Ну, и наткнулся там на толстенную пачку писем от Сени, аккуратно перевязанную резинкой. И знаете что? Они были нераспечатаны. Битый час сидел над этой пачкой в полном ступоре: что бы это значило? Почему она их не распечатывала? И до чего додумался? Только не примите меня за идиота. Так вот, думаю, ей и не надо было их распечатывать, понимаете? Нет? Да она просто знала, что в письме, едва конверт в руки брала…
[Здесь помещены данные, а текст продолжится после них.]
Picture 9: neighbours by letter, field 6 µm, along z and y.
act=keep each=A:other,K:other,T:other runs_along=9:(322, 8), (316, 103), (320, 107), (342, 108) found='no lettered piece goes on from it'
В общем, не захотел я, чтоб кто-то с холодным носом в них совался, чтоб открывал их – вместо нее. Ну, и просто забрал эту пачку с собой. И Сене ничего не сказал – он тогда носился, как бешеный, по всей Канаде, летал из Индианаполиса в Бостон, из Бостона в Монреаль и далее везде, где хоть какая-то надежда его манила. Ему тоже казалось, что только он… только он… Ну, а потом и его не стало.

И вот этот зеленый блокнот… Постойте, не открывайте, я доскажу. Этот зеленый блокнот оказался у его друга, скрипача знаменитого, старика Мятлицкого. Сеня тогда как раз собирался переезжать на другую квартиру и оставил у скрипача свой саквояж, когда выехал на тот проклятый концерт… А я ведь потом тоже предпринял свой, так сказать, частный розыск. И у Мятлицкого был, дочь его видел – знаете, эту известную американскую тележурналистку, она в центре каждого политического скандала оказывается. Хорошо мы со стариком посидели, душевно. Он даже всплакнул. А дочь сказала: «Папа, я впервые вижу твои слезы! Ты не плакал, когда маму хоронили».

Короче, они отдали мне на память этот Сенин блокнот. Я сунулся было туда… и отшатнулся, как ошпарили меня: все о ней! Закрыл блокнот, так он и лежит. И пусть лежит. Я потом все у вас назад-то отберу, а пока читайте. Вдруг какая ниточка протянется. Хотя сам уже не надеюсь…

– Месье! Ле конт, силь ву пле![8].

Нет-нет, зачем же, мне эта встреча была, может, нужнее, чем вам. Позвольте мне рассчитаться… Ах вот как! Ну что ж… Очень милые служебные расходы, очень милые… Тогда, господин Керлер, разрешите отвалить, как говорили у нас в цирке? Рад был…

Да нет! Ничего я не был рад! Взбаламутили вы меня! Или я вас взбаламутил… Пойду я. Пожалуй, уже пойду. Всех благ!

…Извините. Не удивляйтесь, что вернулся… Нет, я ничего не забыл. Я решился! Вот вам еще одно письмо.

Это его последнее письмо к ней, уже пропавшей. Оно во внутреннем кармане пиджака у него оказалось. Так он и возил его с собой, возил повсюду… Мятлицкий мне отдал. И вот это его письмо – я его, единственное, прочел. Потому, что эти слова уже и не к живой обращены, а как бы… к ангелу. Я наизусть его знаю. Могу сказать, как начинается:

«Детка, тут какой-то следователь Интерпола нашел меня на репетиции и сказал, что ты исчезла. Что это значит?..».